-- DATA --
=== Begin Enclosure ===
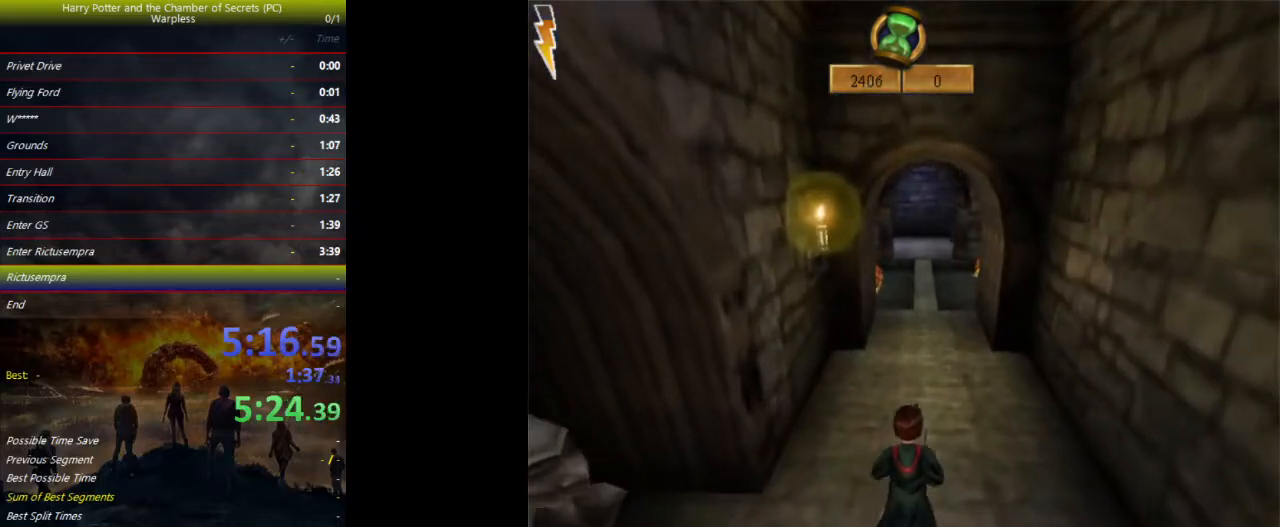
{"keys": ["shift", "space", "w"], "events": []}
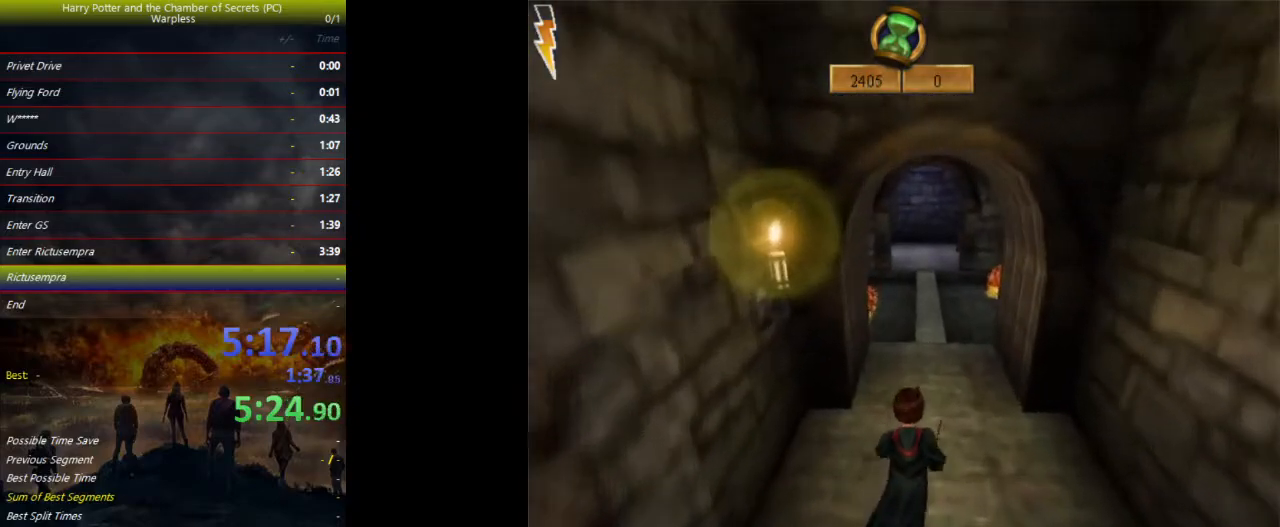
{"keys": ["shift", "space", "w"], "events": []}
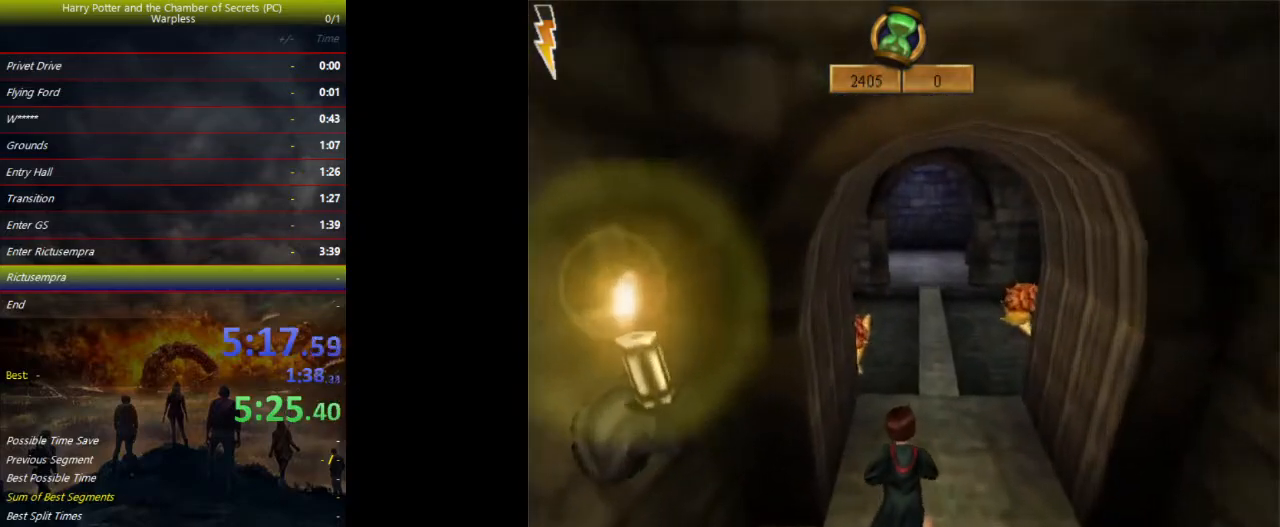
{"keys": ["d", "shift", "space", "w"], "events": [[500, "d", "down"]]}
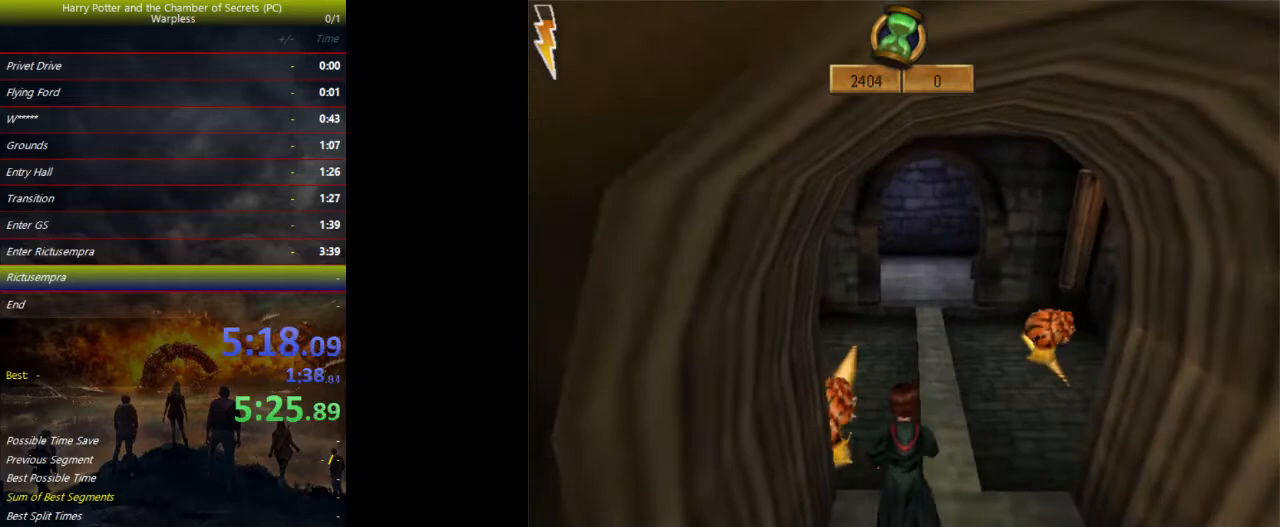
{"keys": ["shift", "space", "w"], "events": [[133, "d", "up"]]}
=== End Enclosure ===
-- REQUIRED ACTION --
An exact copy of every line above, minus the pictures, is the required output.

-- RESPONSE --
{"keys": ["shift", "space", "w"], "events": []}
{"keys": ["shift", "space", "w"], "events": []}
{"keys": ["d", "shift", "space", "w"], "events": [[500, "d", "down"]]}
{"keys": ["shift", "space", "w"], "events": [[133, "d", "up"]]}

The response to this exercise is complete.